Text:
____

Direct Integration vs. OpenRouter

Direct ProviderOpenRouter
LatencyLowest — direct API callHigher — extra proxy hop
CostProvider pricing onlyProvider pricing + OpenRouter margin
FeaturesFull provider-specific featuresNormalized subset
BillingSeparate per providerSingle unified bill
Model accessOnly configured providersHundreds of models, one key
CachingProvider-native (Anthropic ephemeral, DeepSeek, etc.)Varies by underlying provider

When to Use OpenRouter

Good fit:
  • Trying models from providers you haven’t configured yet
  • Quick A/B testing across different model families
  • Unified billing when you only want one API bill
  • Accessing niche or newer models not yet natively supported
Use direct integration instead when:
  • The provider is already natively supported (DeepSeek, Anthropic, OpenAI, etc.)
  • You need the lowest possible latency
  • You want provider-specific features (caching, prompt prefixes, etc.)
  • You’re running high-volume production workloads where the proxy hop adds up
If you’re already using DeepSeek, Anthropic, or any other natively supported provider, keep that direct connection. Add OpenRouter only for models you can’t access directly — then select an OpenRouter model as your Brain when you want to use it. There’s no cascade; the model you select is the one that runs.

Reasoning modes

The brain icon next to the message box controls how this model reasons. Click it to cycle through the modes the selected model supports. Two separate ideas combine here:

Thinking — whether the model reasons

  • Off — the model answers immediately. Fastest and cheapest; ideal for simple, direct tasks.
  • On — the model first works through the problem in a dedicated reasoning pass before replying. Slower and uses more tokens, but markedly more accurate on multi-step, logical, or ambiguous tasks.

Effort — how hard it thinks

Only effort-capable models expose this; it applies once thinking is on.

____

Dataset entries:
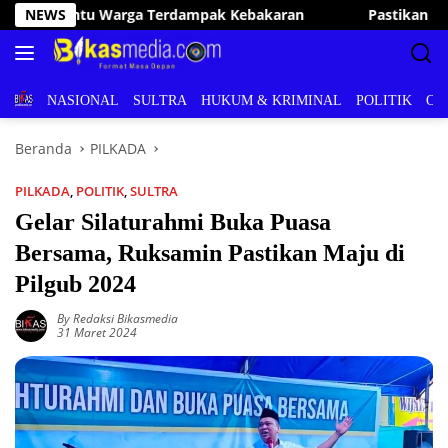
Langsung
NEWS
Pastikan Pelayanan Publik Optimal, Irham Kalenggo Tunjuk
ke
konten
BERITA
NASIONAL
SULTRA
HUKUM & KRIMINAL
POLITIK
OL
Beranda
PILKADA
PILKADA
,
POLITIK
,
SULTRA
Gelar Silaturahmi Buka Puasa
Bersama, Ruksamin Pastikan Maju di
Pilgub 2024
By Redaksi Bikasmedia
31 Maret 2024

____

Tasks to carry out:
• a. Answer these from the text on OpenRouter and reasoning modes:
(i) What should you do if you already use a natively supported provider such as DeepSeek or Anthropic?
(ii) Where is the brain icon?
(iii) When does effort apply?
• b. Write the next part of the text on OpenRouter and reasoning modes, picking up after its last sentence.
The data has no connection to the text about OpenRouter and reasoning modes.

Task answers:
• a.
(i) Keep that direct connection.
(ii) Next to the message box.
(iii) Once thinking is on.

• b.
  • High — standard reasoning depth. The right default for most agentic work.
  • Max — the model reasons longer and deeper for the hardest problems. More tokens and latency in exchange for higher quality on complex work.

Button states

StateColourMeaning
OffgrayThinking off — direct answer
OnblueThinking on — no effort control
HighpurpleThinking on, standard effort
MaxorangeThinking on, maximum effort
Each model shows only the states it genuinely supports. If a model always reasons (can’t be turned off) or has no effort control, the button reflects that and locks where there’s nothing to change. Wolffish remembers your choice per model. On OpenRouter: Reasoning depends on the routed model. Reasoning-capable models show Off / High; non-reasoning models have no control. OpenRouter caps effort at High, and some endpoints (e.g. GPT-5, DeepSeek-R) reason mandatorily — there ‘Off’ falls back to minimal reasoning.

Using OpenRouter as Your Model

There’s no provider cascade and no priority order. To use an OpenRouter model, select it as your Brain in Settings → Modes (or as your Worker model in orchestrator mode). The model you select is the one that runs — OpenRouter is not an automatic fallback behind your other providers.